例えば、お腹が空いている人がてんぷらを揚げている匂いを嗅ぐとおいしそうに感じるのに、
お腹いっぱいの状態では油の匂いが気分を害することもあります。
その時の状況や環境によってポジティブ・ネガティブ双方の思考が起きる原理を活用することが、
ポジネガフレーミング効果と言えるでしょう。
ポジネガフレーミングの著者、有名人について
人それぞれの経験や現在の環境・状況によって同じものを見たり感じた時に、
ポジティブ・ネガティブ両方の反応を示すことをポジネガフレーミング効果と呼んでいます。
環境や経験、状況で異なった反応を示すフレーミング効果は、
心理学・行動経済学の第一人者で後にノーベル経済学賞を受賞するダニエル・カーネマンとエイモス・トベルスキーによって検証されています。

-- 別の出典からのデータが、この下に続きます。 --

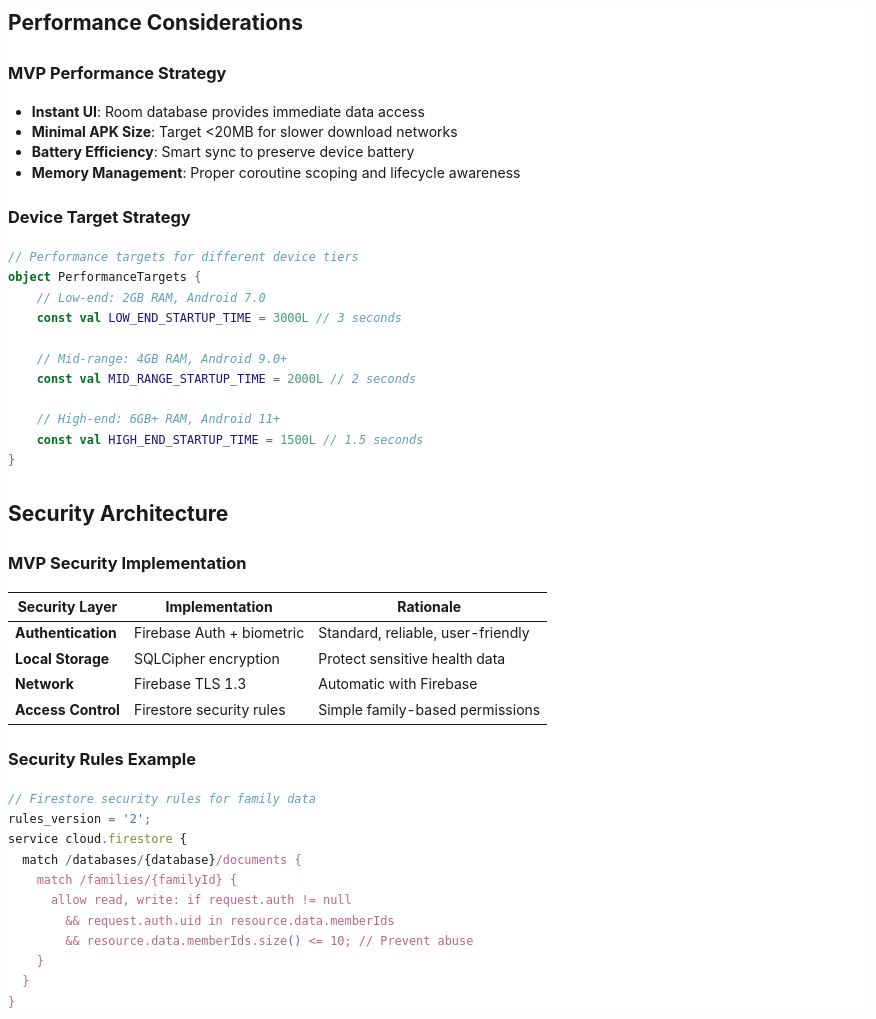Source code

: ## Performance Considerations

### MVP Performance Strategy
- **Instant UI**: Room database provides immediate data access
- **Minimal APK Size**: Target <20MB for slower download networks
- **Battery Efficiency**: Smart sync to preserve device battery
- **Memory Management**: Proper coroutine scoping and lifecycle awareness

### Device Target Strategy
```kotlin
// Performance targets for different device tiers
object PerformanceTargets {
    // Low-end: 2GB RAM, Android 7.0
    const val LOW_END_STARTUP_TIME = 3000L // 3 seconds
    
    // Mid-range: 4GB RAM, Android 9.0+
    const val MID_RANGE_STARTUP_TIME = 2000L // 2 seconds
    
    // High-end: 6GB+ RAM, Android 11+
    const val HIGH_END_STARTUP_TIME = 1500L // 1.5 seconds
}
```

## Security Architecture

### MVP Security Implementation
| Security Layer | Implementation | Rationale |
|----------------|----------------|-----------|
| **Authentication** | Firebase Auth + biometric | Standard, reliable, user-friendly |
| **Local Storage** | SQLCipher encryption | Protect sensitive health data |
| **Network** | Firebase TLS 1.3 | Automatic with Firebase |
| **Access Control** | Firestore security rules | Simple family-based permissions |

### Security Rules Example
```javascript
// Firestore security rules for family data
rules_version = '2';
service cloud.firestore {
  match /databases/{database}/documents {
    match /families/{familyId} {
      allow read, write: if request.auth != null 
        && request.auth.uid in resource.data.memberIds
        && resource.data.memberIds.size() <= 10; // Prevent abuse
    }
  }
}
```
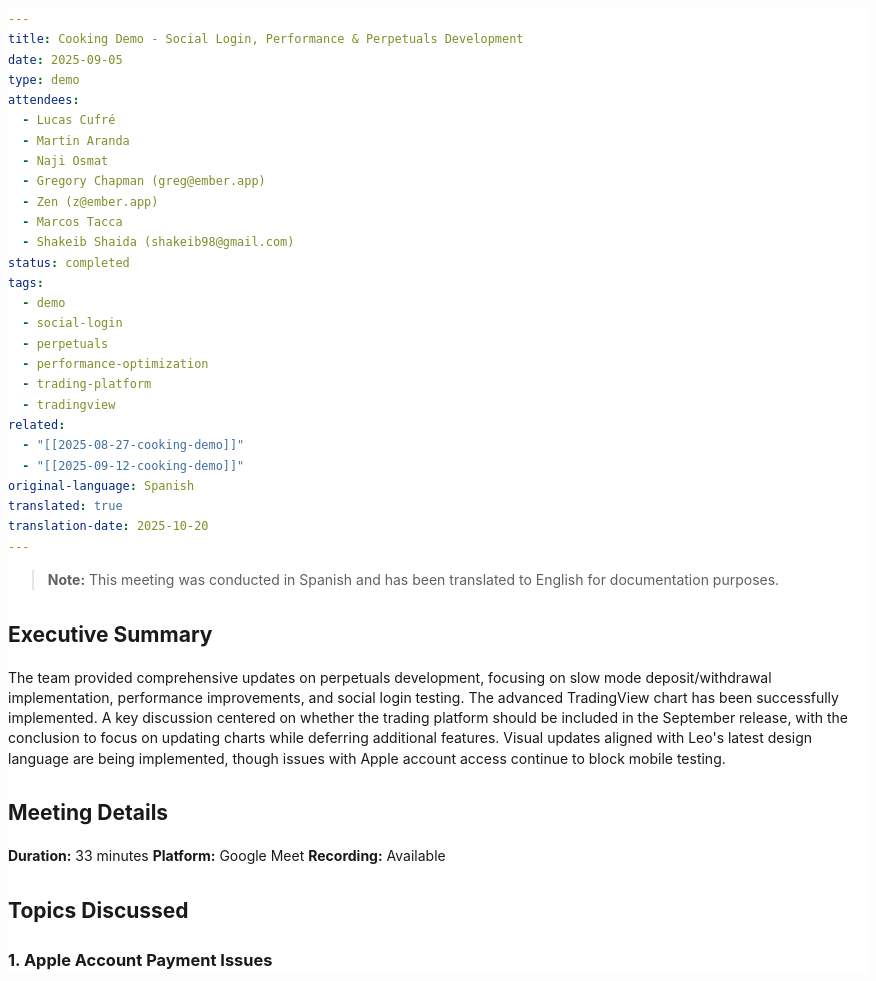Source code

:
 ```yaml
---
title: Cooking Demo - Social Login, Performance & Perpetuals Development
date: 2025-09-05
type: demo
attendees:
  - Lucas Cufré
  - Martin Aranda
  - Naji Osmat
  - Gregory Chapman (greg@ember.app)
  - Zen (z@ember.app)
  - Marcos Tacca
  - Shakeib Shaida (shakeib98@gmail.com)
status: completed
tags:
  - demo
  - social-login
  - perpetuals
  - performance-optimization
  - trading-platform
  - tradingview
related:
  - "[[2025-08-27-cooking-demo]]"
  - "[[2025-09-12-cooking-demo]]"
original-language: Spanish
translated: true
translation-date: 2025-10-20
---
```


> **Note:** This meeting was conducted in Spanish and has been translated to English for documentation purposes.

## Executive Summary

The team provided comprehensive updates on perpetuals development, focusing on slow mode deposit/withdrawal implementation, performance improvements, and social login testing. The advanced TradingView chart has been successfully implemented. A key discussion centered on whether the trading platform should be included in the September release, with the conclusion to focus on updating charts while deferring additional features. Visual updates aligned with Leo's latest design language are being implemented, though issues with Apple account access continue to block mobile testing.

## Meeting Details

**Duration:** 33 minutes
**Platform:** Google Meet
**Recording:** Available

## Topics Discussed

### 1. Apple Account Payment Issues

ダニエル・カーネマンとエイモス・トベルスキーの二人が、フレーミング効果の存在を世界に知らしめた実験が、
アジア病問題という検証実験です。
アジア病とは架空の病気であり、実際に起こった伝染病ではありません。
アメリカではアジア病という伝染病の大流行を想定し、対策を準備しています。
この架空の伝染病は、流行が起こることがわかっているのにそのまま放置していると
死者数は約600人に達すると想定され、A・B二つの対策案が提案されました。
疫学の専門家を交えた科学的な検証予測でのそれぞれの効果をA・Bそれぞれ3つで表し、その回答を集計しました。

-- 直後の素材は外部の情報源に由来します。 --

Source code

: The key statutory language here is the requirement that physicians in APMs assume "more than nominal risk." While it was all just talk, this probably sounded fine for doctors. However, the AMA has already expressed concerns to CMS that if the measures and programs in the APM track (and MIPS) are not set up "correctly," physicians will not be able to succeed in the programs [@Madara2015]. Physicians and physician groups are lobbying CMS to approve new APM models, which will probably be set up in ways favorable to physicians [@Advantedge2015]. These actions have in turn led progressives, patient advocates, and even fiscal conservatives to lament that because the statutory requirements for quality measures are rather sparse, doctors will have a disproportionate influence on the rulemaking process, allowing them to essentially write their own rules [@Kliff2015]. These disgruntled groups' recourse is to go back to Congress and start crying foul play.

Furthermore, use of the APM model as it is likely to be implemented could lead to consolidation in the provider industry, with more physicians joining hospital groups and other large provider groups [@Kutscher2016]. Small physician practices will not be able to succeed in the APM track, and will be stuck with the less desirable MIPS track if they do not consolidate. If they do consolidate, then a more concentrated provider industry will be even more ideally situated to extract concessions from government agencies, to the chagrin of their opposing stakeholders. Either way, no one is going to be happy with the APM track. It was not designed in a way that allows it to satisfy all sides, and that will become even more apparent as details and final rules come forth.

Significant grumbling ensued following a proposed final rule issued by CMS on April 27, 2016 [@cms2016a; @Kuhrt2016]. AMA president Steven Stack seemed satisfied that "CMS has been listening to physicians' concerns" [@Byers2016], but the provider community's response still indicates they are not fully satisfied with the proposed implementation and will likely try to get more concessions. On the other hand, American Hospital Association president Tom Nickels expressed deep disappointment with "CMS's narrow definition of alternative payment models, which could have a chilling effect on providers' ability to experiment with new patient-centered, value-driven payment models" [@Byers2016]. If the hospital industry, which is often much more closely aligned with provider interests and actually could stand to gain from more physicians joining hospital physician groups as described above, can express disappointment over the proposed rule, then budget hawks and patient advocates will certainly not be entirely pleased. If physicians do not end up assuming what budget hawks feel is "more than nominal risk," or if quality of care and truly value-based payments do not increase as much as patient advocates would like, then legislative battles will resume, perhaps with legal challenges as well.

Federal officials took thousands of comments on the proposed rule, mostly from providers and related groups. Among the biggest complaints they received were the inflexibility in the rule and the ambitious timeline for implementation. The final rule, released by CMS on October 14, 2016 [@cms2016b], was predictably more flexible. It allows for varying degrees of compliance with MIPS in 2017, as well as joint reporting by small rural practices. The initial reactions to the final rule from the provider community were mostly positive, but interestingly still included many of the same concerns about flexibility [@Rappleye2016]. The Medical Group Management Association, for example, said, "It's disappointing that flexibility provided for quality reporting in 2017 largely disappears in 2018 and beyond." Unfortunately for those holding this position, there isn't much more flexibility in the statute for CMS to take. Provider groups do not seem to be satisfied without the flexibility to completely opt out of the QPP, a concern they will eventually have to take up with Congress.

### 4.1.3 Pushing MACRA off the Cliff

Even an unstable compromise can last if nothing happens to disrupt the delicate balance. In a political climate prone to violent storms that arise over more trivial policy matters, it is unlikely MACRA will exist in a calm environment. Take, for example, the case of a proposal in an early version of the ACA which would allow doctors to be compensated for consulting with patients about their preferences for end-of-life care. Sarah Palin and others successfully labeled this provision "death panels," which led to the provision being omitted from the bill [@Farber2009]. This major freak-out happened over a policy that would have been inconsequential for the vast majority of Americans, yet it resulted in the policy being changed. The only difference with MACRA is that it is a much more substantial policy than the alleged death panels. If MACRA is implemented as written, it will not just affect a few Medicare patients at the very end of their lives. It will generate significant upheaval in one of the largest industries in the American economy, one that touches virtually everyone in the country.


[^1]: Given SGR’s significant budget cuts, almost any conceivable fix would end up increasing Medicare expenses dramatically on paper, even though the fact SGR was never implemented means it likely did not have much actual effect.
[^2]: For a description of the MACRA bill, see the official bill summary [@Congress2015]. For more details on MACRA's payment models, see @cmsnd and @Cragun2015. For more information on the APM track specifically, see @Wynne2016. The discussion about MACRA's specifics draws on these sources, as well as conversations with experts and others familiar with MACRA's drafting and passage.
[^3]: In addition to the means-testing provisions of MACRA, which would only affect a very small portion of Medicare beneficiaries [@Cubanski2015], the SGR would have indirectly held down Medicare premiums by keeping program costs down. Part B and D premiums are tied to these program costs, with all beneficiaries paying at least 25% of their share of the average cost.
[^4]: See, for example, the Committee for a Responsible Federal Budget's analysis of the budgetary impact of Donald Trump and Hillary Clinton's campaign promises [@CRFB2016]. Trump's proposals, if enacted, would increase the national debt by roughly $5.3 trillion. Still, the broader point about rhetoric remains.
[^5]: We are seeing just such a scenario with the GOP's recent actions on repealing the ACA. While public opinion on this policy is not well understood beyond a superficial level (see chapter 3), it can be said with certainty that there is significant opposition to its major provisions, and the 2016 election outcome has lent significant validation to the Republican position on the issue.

・A-1 200人が助かる B-1 確率1/3で600人全員助かるが、確率2/3で全員助からない
・A-2 400人が亡くなる B-2 確率1/3で一人も亡くならないが、確率2/3で600人全員が亡くなる
1に対しての回答は、圧倒的にAの対策を選ぶ人が多くなりましたが、
2に対しては、逆にほとんどの人がBの対策を選びました。
どちらも結果は同じですが、表現を変えただけで結果は真逆になりました。
Aの対策は、200人が助かり、400人が助からないという同じ結果、
Bの対策は1でも2でも期待値が200で変わりません。
1の場合は、どちらも良好な結果を表していると感じ、
確実性の高いAを、2の場合は、どちらも悪い結果を表していると感じ、ギャンブル性の高さも認めて選ぶのです。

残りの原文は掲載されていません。